### What to work on:
Copy out exactly the lines from the start of the data to the line containing "ηση των προϊόντων". Include both.

### Provided records:

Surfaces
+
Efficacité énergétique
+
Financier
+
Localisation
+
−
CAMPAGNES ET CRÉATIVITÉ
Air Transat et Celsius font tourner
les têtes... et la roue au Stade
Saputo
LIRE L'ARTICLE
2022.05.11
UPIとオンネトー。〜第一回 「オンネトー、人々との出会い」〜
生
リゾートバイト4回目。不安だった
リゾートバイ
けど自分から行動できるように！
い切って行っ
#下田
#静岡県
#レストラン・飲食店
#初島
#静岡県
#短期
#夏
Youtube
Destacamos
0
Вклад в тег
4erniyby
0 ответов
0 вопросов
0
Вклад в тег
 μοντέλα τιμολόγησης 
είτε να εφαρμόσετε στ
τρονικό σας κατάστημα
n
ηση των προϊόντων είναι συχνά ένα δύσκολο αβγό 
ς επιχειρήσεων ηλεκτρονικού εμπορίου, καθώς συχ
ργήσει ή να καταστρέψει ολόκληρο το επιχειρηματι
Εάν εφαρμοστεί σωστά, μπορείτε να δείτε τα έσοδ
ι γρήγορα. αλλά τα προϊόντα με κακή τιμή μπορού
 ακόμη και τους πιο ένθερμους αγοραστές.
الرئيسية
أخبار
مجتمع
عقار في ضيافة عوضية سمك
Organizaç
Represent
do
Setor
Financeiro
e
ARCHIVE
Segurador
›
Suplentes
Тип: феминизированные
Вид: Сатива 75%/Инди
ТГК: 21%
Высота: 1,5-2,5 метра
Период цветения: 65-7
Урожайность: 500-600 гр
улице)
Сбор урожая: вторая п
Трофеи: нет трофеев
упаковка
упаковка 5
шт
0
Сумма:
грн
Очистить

### Output of the task:
Surfaces
+
Efficacité énergétique
+
Financier
+
Localisation
+
−
CAMPAGNES ET CRÉATIVITÉ
Air Transat et Celsius font tourner
les têtes... et la roue au Stade
Saputo
LIRE L'ARTICLE
2022.05.11
UPIとオンネトー。〜第一回 「オンネトー、人々との出会い」〜
生
リゾートバイト4回目。不安だった
リゾートバイ
けど自分から行動できるように！
い切って行っ
#下田
#静岡県
#レストラン・飲食店
#初島
#静岡県
#短期
#夏
Youtube
Destacamos
0
Вклад в тег
4erniyby
0 ответов
0 вопросов
0
Вклад в тег
 μοντέλα τιμολόγησης 
είτε να εφαρμόσετε στ
τρονικό σας κατάστημα
n
ηση των προϊόντων είναι συχνά ένα δύσκολο αβγό 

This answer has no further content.